• **Scene geometry reasoning data**
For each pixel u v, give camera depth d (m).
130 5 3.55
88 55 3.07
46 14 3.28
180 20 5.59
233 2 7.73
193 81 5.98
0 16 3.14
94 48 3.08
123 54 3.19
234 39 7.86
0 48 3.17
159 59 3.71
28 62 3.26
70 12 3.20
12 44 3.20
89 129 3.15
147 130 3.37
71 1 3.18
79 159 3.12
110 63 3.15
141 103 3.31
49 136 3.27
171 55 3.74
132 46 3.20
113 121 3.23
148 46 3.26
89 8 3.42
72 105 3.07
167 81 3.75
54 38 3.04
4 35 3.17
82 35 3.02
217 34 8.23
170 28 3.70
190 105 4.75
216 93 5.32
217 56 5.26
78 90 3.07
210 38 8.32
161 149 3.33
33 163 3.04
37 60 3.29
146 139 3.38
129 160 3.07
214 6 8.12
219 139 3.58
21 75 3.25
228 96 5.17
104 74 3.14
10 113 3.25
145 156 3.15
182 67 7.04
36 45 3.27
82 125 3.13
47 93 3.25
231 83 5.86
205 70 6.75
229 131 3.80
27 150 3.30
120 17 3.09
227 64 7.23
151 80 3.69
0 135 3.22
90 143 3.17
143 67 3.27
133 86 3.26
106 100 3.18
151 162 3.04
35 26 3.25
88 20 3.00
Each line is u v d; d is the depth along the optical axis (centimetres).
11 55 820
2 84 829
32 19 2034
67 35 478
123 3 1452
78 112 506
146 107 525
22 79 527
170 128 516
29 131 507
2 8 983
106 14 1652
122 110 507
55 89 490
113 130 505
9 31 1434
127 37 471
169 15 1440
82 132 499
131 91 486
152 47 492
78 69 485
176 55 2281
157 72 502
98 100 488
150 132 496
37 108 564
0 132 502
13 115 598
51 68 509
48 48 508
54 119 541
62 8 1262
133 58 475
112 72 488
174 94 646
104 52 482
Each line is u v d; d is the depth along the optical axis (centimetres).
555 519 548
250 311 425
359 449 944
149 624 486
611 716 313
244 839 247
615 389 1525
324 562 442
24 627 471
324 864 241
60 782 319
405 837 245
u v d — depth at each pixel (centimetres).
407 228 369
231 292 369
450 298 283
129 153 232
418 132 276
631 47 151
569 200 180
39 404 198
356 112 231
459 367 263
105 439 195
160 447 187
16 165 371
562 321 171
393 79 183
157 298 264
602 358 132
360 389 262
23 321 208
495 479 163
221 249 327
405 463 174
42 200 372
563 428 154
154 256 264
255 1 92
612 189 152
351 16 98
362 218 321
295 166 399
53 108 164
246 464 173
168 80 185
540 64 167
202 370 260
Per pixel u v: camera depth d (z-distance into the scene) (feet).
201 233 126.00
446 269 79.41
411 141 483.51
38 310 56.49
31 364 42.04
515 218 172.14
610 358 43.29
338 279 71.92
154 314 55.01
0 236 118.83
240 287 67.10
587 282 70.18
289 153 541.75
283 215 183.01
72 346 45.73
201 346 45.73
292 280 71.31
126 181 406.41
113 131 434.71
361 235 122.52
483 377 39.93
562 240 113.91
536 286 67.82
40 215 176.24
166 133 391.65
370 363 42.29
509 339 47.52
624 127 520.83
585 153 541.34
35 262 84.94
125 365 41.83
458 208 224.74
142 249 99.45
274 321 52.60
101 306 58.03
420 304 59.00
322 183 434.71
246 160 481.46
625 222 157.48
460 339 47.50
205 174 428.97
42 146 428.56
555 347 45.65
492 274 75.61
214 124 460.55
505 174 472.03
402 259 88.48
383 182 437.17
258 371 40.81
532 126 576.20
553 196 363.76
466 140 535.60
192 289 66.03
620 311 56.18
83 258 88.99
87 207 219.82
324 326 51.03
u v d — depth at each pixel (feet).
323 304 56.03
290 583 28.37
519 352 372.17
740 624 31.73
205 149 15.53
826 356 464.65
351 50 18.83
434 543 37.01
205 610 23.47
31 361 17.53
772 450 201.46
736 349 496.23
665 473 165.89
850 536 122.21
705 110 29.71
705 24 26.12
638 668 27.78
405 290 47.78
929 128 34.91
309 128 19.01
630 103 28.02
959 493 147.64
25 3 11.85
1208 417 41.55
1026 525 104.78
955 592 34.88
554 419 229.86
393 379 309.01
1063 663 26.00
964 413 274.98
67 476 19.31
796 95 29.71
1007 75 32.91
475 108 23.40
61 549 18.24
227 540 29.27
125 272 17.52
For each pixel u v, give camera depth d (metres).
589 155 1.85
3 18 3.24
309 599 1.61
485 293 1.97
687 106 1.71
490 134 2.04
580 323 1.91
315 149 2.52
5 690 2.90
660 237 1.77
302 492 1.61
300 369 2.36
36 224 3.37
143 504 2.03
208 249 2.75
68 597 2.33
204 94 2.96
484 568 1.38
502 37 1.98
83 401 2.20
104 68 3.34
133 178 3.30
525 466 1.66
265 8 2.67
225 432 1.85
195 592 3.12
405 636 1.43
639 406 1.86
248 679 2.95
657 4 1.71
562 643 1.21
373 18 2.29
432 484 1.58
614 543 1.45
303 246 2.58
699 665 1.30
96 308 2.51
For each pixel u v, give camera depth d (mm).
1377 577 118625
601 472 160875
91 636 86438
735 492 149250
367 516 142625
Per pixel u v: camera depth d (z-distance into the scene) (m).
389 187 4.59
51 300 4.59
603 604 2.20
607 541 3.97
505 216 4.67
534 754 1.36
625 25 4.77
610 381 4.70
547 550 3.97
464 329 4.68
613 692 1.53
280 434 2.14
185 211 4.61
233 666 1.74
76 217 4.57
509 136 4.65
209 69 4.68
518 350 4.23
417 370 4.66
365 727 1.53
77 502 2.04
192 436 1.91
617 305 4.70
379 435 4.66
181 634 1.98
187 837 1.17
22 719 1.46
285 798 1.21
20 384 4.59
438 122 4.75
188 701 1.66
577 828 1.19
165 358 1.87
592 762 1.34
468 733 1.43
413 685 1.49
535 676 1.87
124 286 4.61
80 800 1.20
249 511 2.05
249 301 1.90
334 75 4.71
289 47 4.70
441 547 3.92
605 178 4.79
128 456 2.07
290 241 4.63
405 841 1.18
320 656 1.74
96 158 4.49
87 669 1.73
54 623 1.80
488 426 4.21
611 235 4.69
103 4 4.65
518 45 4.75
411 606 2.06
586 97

• **What you have to do**
Work through the records line by line and tally those that include the word "distance". Give the number alone.

• **Written answer**
2